Even though the bill is out of committee, it’s not clear what happens next. An aide to House Majority Leader Kevin McCarthy (R-Calif.) said he didn’t know when the bill would come to the floor of the House. On Tuesday, members of the Senate Finance Committee were at best aware of the bill but didn’t say much about whether it would come up in that chamber. “Supposedly, the Senate has no appetite to do anything on the bill anytime soon,” one GOP lobbyist said.

“Chairman [Orrin] Hatch will be talking to Finance Committee members on how they would like to proceed on this,” said a spokesman for the Utah Republican.

Senate Democrats don’t seem to be champing at the bit to get started on hospital legislation either. “Let’s see what they do in the Ways and Means Committee and go from there,” said Finance Committee ranking member Ron Wyden (R-Ore.) before Tuesday’s committee vote.

House members, on the other hand, are excited about the bill. Ways and Means Committee Chairman Kevin Brady (R-Texas) has been talking about hospital payment since he assumed his chairmanship in November. “The Helping Hospitals Improve Patient Care Act will promote greater access, increase choices, and improve the quality of health care,” Brady said in his opening statement at Tuesday’s markup.

He said the bill will “ensure the implementation of new payment policies does not unfairly affect hospitals that were in the process of building off-campus outpatient centers” and keep hospitals serving low-income communities “from being unfairly penalized.” He also believes the bill will increase access to health care in rural areas and support doctors who serve patients in ambulatory surgical centers.

The measure would exempt facilities from the new payment system if they were developing outpatient facilities when it passed. “The budget bill passed by the House in November fixed a problem where hospitals were purchasing off-campus facilities and using them as ‘Hospital Outpatient Departments’ to bill Medicare at the higher rate,” said committee ranking member Sander Levin (D-Mich.). “But the budget bill didn’t include an exemption for facilities that were already under development — where hospitals had already made significant investments but weren’t up yet and running.
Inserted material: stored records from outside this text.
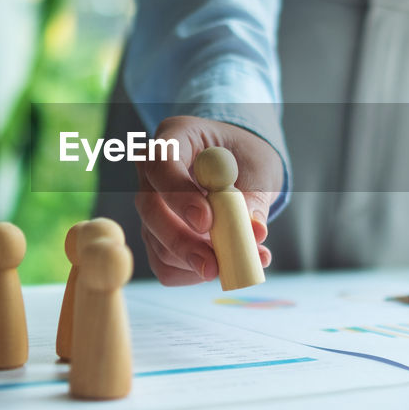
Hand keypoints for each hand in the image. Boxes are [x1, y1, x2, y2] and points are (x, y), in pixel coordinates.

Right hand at [135, 116, 282, 284]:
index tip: (206, 222)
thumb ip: (254, 197)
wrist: (241, 168)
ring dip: (195, 262)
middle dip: (181, 241)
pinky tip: (223, 267)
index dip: (179, 195)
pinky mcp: (156, 236)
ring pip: (155, 242)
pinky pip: (164, 264)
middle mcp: (152, 171)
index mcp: (175, 136)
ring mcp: (150, 206)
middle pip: (149, 208)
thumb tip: (254, 232)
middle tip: (214, 264)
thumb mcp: (259, 168)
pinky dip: (193, 273)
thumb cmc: (247, 158)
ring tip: (239, 263)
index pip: (161, 163)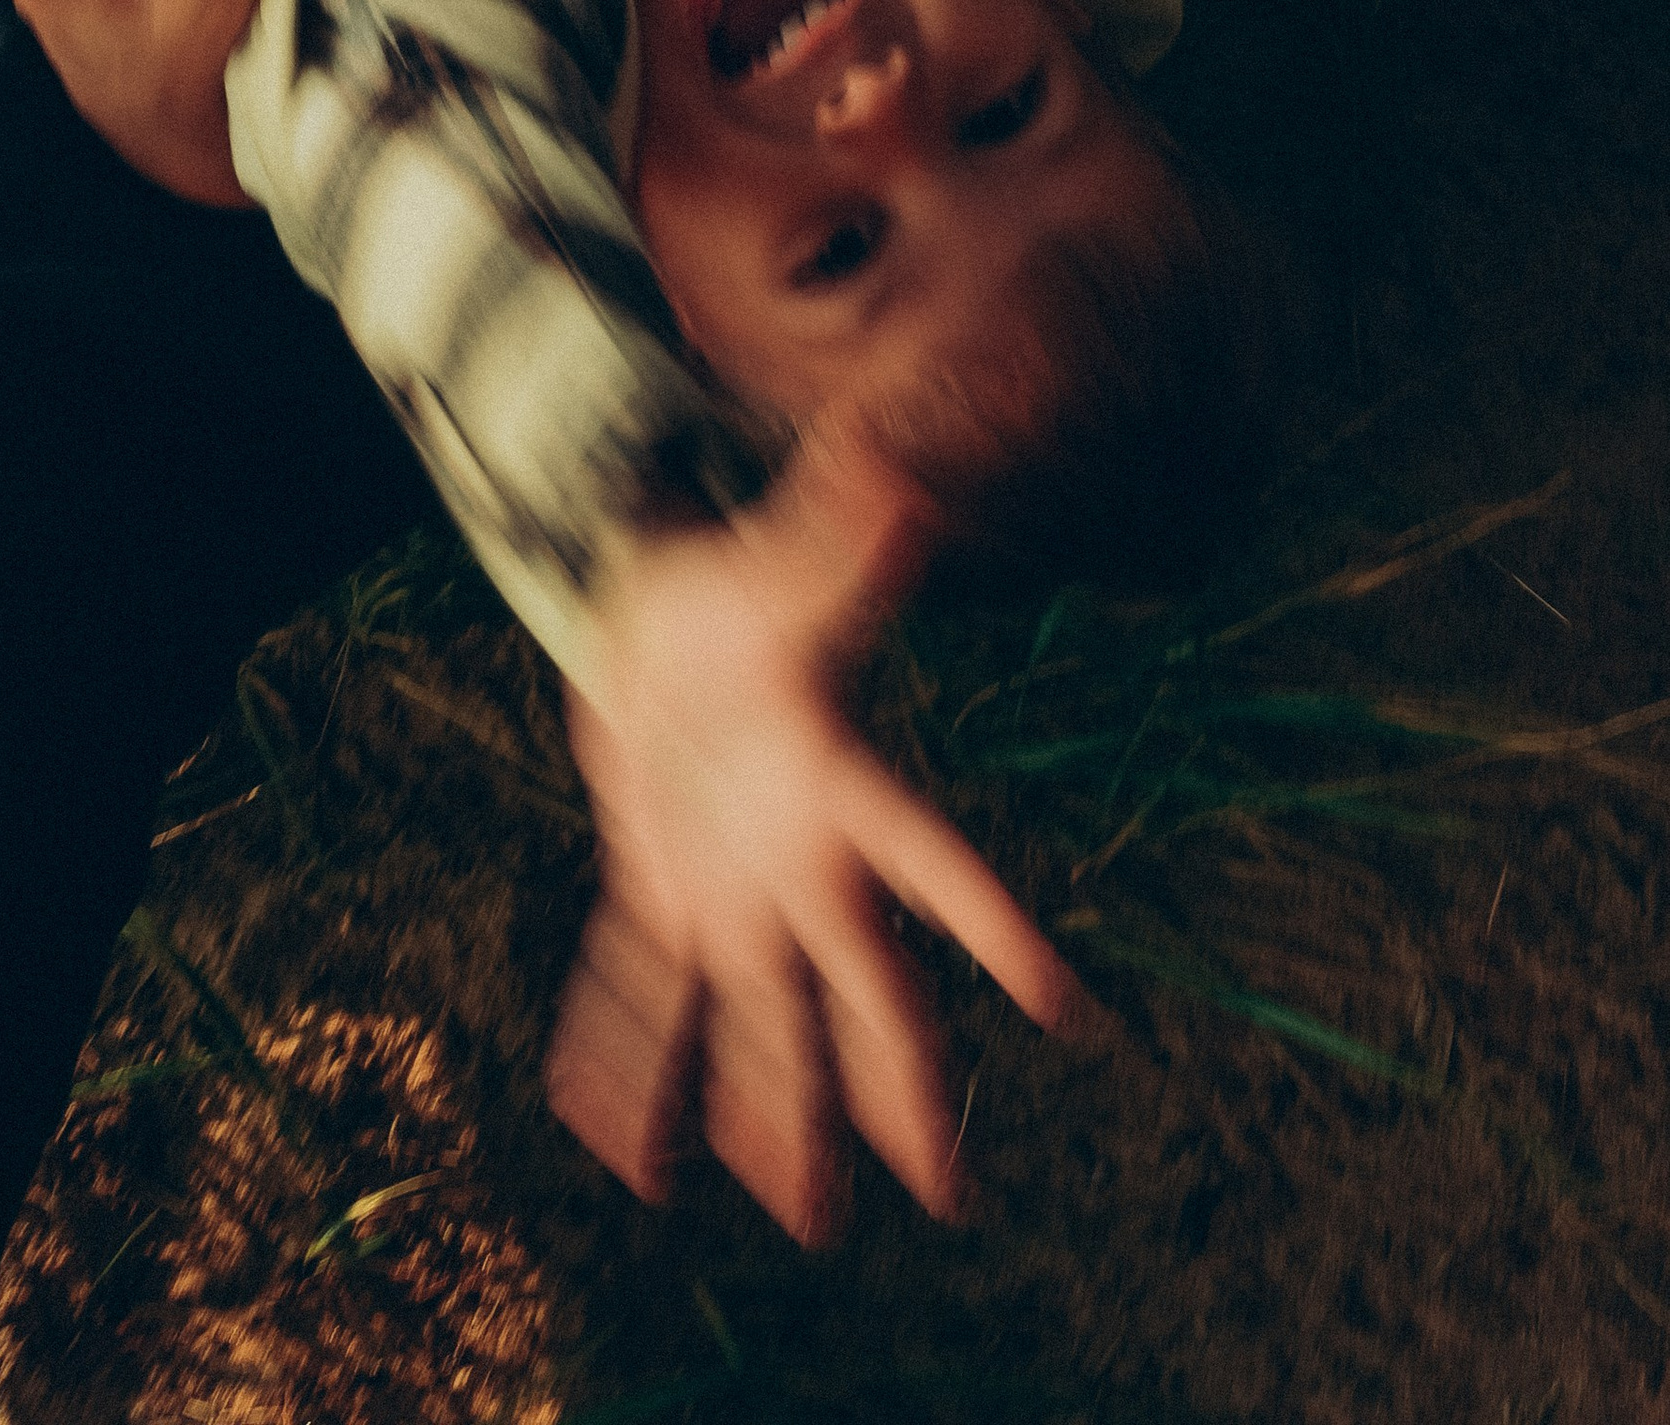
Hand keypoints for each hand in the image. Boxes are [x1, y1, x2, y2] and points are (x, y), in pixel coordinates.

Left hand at [546, 465, 1082, 1241]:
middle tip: (947, 1196)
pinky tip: (620, 1149)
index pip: (931, 864)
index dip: (992, 929)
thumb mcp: (777, 567)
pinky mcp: (659, 894)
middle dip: (902, 1090)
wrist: (661, 615)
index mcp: (839, 784)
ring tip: (802, 1218)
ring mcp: (731, 888)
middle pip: (862, 992)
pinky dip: (626, 1066)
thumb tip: (898, 467)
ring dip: (775, 1120)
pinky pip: (641, 994)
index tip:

The bill brings fairness to those hospitals.”

The American Hospital Association praised the bill, saying its authors “clearly grasped the unintended consequences of last year’s Bipartisan Budget Act that severely impacted hospital outpatient facilities under development and jeopardized access to patient care,” Nickels wrote.
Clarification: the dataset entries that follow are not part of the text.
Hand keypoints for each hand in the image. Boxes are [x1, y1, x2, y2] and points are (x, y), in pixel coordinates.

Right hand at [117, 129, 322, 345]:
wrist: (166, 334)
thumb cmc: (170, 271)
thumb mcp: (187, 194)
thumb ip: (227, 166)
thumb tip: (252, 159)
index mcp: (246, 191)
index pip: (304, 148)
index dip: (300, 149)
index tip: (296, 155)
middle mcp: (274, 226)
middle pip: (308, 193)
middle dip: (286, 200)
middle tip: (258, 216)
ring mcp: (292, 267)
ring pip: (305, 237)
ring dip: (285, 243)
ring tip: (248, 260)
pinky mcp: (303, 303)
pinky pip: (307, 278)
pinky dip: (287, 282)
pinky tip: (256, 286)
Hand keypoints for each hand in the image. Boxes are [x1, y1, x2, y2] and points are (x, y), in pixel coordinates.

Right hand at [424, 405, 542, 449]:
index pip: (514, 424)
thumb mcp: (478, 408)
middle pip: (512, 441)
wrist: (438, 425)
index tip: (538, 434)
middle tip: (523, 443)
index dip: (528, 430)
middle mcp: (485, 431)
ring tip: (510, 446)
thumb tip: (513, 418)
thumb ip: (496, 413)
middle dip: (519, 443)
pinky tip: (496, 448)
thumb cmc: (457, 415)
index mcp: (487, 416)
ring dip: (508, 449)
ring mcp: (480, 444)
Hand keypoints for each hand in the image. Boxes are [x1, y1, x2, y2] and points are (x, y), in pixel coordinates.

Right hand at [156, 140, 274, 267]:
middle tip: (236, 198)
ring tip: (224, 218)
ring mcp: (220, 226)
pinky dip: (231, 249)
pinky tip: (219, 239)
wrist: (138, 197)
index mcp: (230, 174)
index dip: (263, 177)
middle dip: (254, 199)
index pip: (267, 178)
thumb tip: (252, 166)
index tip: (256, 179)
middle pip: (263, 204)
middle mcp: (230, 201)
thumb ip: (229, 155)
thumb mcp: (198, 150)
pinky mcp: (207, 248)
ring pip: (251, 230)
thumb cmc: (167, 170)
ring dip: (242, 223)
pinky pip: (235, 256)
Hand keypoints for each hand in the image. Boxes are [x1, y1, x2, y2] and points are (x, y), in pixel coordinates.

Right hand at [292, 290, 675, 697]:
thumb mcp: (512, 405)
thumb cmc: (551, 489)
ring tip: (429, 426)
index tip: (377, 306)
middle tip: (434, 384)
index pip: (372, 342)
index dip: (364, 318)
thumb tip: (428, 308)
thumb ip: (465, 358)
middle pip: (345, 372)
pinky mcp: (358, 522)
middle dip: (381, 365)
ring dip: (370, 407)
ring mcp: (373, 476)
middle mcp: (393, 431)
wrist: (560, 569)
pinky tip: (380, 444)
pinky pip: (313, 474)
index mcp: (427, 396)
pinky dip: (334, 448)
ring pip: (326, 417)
The bill, in addition to the reimbursement provision, also would allow hospitals providing cancer care to operate under a separate payment system, help hospitals serving low-income communities avoid penalties for readmissions by adding consideration of socioeconomic status, extend a program dealing with the reimbursement of small rural hospitals for five more years, prevent the Centers for Medicare and Medicaid from “abruptly and unilaterally” terminating Medicare Advantage plans, and exempt physicians who treat patients in ambulatory service centers from the Electronic Health Records Incentive Program and the Merit-Based Incentive Payment System, a payment system under a new Medicare reimbursement program.